__What is required__.
Format the item lines below as a JSON list of strings, one string per line and no blank lines. Begin at the line that has "family: Iridaceae", stop after the line that has "genus: Gulo", and include nothing else.

__Recorded data__.
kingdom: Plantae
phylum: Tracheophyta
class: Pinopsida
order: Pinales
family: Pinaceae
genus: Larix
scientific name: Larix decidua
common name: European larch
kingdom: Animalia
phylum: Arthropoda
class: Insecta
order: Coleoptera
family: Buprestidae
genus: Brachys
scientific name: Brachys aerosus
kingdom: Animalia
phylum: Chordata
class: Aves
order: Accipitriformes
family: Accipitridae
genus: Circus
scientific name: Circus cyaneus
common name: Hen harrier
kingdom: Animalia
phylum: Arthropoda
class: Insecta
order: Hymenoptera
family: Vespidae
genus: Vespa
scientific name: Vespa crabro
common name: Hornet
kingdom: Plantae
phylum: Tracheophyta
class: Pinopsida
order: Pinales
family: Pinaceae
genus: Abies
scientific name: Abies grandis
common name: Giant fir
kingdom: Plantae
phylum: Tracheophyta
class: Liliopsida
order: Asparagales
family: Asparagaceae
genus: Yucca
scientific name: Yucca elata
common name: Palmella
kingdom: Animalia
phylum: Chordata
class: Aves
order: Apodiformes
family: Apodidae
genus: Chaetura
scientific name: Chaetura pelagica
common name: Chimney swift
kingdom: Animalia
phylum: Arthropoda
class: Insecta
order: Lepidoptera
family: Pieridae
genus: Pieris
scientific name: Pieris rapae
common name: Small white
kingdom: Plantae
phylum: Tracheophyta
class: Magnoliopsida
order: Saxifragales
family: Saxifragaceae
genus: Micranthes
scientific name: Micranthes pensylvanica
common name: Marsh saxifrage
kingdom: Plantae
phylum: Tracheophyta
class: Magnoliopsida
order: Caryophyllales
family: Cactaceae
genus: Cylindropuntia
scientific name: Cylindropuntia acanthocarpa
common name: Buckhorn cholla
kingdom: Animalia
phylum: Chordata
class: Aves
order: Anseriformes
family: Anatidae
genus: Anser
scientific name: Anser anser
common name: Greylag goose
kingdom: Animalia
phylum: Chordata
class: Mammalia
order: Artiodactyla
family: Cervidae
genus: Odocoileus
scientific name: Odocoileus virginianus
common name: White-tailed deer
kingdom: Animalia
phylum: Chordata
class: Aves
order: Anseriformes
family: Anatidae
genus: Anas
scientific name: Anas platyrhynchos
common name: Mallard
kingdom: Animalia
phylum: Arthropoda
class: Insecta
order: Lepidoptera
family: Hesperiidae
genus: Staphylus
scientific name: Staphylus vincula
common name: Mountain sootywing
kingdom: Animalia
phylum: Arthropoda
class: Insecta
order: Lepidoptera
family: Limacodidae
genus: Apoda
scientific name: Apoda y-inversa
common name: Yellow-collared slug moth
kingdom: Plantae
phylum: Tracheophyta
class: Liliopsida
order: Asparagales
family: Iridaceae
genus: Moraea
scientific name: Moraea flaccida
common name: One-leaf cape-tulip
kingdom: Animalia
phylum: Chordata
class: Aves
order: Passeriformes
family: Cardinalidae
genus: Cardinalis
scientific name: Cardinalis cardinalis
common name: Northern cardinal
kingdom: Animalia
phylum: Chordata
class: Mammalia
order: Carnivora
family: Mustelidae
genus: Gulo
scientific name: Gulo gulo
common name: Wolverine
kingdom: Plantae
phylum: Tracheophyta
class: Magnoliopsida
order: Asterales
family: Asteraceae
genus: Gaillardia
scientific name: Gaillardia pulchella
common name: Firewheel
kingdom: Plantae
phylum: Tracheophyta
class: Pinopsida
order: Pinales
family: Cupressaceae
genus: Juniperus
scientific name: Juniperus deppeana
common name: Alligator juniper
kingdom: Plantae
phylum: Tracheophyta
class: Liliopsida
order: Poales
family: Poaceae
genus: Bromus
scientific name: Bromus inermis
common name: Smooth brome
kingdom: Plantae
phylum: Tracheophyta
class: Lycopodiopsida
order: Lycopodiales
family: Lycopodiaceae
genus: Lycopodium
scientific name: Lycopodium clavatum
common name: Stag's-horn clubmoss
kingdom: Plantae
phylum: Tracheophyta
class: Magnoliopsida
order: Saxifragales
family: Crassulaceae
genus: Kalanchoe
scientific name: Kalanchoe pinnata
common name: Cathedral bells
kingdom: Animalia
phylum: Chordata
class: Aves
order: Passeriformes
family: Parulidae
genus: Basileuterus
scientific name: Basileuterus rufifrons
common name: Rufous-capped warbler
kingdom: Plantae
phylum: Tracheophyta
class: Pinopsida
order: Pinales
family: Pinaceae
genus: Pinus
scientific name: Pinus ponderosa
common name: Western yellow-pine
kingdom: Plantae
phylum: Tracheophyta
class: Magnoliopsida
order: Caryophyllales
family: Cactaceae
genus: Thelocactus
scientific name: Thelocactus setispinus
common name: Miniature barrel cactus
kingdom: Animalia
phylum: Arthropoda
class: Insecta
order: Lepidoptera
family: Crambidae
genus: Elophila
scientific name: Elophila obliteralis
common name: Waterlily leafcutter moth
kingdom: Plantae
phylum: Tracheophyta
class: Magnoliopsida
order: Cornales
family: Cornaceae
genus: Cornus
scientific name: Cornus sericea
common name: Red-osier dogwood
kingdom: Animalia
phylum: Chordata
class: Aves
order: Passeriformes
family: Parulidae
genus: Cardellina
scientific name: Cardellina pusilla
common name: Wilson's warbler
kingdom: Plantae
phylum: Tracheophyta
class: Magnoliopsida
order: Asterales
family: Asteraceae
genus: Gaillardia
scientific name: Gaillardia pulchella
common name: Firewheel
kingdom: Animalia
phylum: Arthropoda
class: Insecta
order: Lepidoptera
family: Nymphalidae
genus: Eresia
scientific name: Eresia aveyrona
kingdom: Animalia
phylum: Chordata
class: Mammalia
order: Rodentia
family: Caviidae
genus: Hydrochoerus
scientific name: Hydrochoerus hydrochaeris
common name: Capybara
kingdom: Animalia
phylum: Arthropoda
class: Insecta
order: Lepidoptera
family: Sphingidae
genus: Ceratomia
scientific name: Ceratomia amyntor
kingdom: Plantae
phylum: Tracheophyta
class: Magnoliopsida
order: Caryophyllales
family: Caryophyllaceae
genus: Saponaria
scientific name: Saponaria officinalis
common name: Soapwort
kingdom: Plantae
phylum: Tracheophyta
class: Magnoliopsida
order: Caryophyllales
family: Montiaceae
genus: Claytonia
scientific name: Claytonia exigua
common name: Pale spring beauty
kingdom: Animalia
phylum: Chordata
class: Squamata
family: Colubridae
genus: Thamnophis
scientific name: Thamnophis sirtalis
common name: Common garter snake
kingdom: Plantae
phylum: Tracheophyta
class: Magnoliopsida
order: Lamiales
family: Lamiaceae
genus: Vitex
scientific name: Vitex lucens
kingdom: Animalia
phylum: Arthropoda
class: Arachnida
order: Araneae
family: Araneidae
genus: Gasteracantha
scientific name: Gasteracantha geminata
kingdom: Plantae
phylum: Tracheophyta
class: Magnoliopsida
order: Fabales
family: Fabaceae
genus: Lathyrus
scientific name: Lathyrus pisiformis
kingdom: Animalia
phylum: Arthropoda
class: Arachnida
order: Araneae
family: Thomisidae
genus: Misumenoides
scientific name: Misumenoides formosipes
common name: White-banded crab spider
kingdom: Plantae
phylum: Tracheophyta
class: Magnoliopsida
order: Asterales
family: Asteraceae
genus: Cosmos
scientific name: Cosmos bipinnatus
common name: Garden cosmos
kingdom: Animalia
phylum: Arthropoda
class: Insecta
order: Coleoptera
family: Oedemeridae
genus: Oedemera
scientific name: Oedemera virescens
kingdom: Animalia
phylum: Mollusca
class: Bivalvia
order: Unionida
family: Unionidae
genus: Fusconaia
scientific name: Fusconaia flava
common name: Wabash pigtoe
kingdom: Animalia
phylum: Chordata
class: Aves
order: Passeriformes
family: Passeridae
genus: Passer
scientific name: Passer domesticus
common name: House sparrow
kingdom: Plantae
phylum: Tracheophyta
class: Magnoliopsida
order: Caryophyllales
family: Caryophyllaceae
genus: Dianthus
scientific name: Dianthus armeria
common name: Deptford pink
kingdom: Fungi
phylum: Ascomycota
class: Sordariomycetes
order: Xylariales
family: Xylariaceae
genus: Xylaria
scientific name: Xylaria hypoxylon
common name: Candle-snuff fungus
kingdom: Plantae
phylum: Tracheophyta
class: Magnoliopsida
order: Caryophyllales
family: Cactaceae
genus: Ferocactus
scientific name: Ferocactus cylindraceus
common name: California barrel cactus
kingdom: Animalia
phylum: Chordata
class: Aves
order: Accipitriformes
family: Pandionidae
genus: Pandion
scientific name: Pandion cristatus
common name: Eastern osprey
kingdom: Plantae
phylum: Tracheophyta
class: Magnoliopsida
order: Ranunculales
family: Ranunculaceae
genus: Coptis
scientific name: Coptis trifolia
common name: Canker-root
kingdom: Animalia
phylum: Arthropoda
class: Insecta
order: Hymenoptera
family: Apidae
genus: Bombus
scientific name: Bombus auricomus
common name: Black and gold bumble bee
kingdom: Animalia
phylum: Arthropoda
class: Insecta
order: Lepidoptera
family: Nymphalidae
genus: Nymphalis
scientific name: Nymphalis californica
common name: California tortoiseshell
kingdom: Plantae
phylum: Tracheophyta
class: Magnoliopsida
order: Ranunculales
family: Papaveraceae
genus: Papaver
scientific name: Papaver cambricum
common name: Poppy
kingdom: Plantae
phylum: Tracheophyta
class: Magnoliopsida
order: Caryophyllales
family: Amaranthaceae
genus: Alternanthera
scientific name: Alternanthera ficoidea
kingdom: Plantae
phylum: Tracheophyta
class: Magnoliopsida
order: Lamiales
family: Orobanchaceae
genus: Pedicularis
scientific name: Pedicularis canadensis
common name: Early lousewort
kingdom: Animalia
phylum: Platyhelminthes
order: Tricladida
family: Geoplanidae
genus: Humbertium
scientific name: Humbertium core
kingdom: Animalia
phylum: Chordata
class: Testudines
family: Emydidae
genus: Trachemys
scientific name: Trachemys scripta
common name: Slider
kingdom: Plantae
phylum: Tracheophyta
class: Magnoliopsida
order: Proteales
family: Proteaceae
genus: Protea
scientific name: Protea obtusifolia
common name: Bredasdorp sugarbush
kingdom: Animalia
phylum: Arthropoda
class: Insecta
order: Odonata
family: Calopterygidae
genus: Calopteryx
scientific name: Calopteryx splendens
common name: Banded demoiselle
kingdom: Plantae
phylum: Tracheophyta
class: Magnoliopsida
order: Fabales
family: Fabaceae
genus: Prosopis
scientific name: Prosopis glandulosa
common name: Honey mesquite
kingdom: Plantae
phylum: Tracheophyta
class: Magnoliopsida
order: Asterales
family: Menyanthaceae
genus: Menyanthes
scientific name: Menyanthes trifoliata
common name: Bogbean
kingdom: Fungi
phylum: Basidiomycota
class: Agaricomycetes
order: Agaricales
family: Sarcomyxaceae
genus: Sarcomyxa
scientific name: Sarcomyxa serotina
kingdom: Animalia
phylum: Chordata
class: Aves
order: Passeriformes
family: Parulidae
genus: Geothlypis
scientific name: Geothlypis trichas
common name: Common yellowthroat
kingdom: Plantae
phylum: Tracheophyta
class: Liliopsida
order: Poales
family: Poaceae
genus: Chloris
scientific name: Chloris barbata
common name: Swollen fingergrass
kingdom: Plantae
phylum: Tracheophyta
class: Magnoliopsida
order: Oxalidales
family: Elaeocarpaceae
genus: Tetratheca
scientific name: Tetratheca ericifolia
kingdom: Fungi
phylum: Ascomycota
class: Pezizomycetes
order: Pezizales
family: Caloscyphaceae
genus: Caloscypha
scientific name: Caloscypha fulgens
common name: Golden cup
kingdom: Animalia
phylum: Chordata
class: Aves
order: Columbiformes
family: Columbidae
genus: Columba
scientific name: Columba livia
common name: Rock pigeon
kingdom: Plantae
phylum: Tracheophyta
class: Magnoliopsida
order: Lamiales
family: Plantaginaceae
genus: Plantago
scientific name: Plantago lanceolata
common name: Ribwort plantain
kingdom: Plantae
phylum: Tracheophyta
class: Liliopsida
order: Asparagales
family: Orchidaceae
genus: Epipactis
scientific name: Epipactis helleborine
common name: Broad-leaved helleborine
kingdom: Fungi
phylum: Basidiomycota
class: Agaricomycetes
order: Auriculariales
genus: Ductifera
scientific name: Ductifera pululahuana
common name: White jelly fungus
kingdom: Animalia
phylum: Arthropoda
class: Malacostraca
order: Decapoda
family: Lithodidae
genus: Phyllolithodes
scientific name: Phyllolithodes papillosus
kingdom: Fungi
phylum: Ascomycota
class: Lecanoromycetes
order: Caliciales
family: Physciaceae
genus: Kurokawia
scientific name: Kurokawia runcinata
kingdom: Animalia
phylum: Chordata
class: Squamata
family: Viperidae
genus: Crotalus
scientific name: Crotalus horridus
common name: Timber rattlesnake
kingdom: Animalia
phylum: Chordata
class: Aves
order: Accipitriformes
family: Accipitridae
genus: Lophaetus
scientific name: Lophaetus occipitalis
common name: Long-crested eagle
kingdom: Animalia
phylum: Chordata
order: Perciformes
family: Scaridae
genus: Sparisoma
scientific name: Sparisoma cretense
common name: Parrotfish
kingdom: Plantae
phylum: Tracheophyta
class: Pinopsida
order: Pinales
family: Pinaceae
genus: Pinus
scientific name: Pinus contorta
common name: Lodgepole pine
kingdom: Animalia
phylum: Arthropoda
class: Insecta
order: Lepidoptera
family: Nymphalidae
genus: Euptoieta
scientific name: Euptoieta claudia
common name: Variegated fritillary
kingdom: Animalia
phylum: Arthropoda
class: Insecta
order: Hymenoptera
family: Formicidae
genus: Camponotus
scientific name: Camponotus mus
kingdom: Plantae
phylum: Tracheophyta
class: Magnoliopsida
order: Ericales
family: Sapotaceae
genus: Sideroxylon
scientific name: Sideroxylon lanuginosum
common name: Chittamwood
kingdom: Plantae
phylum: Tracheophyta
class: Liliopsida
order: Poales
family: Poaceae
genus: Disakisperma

__Full response__.
[
  "family: Iridaceae",
  "genus: Moraea",
  "scientific name: Moraea flaccida",
  "common name: One-leaf cape-tulip",
  "kingdom: Animalia",
  "phylum: Chordata",
  "class: Aves",
  "order: Passeriformes",
  "family: Cardinalidae",
  "genus: Cardinalis",
  "scientific name: Cardinalis cardinalis",
  "common name: Northern cardinal",
  "kingdom: Animalia",
  "phylum: Chordata",
  "class: Mammalia",
  "order: Carnivora",
  "family: Mustelidae",
  "genus: Gulo"
]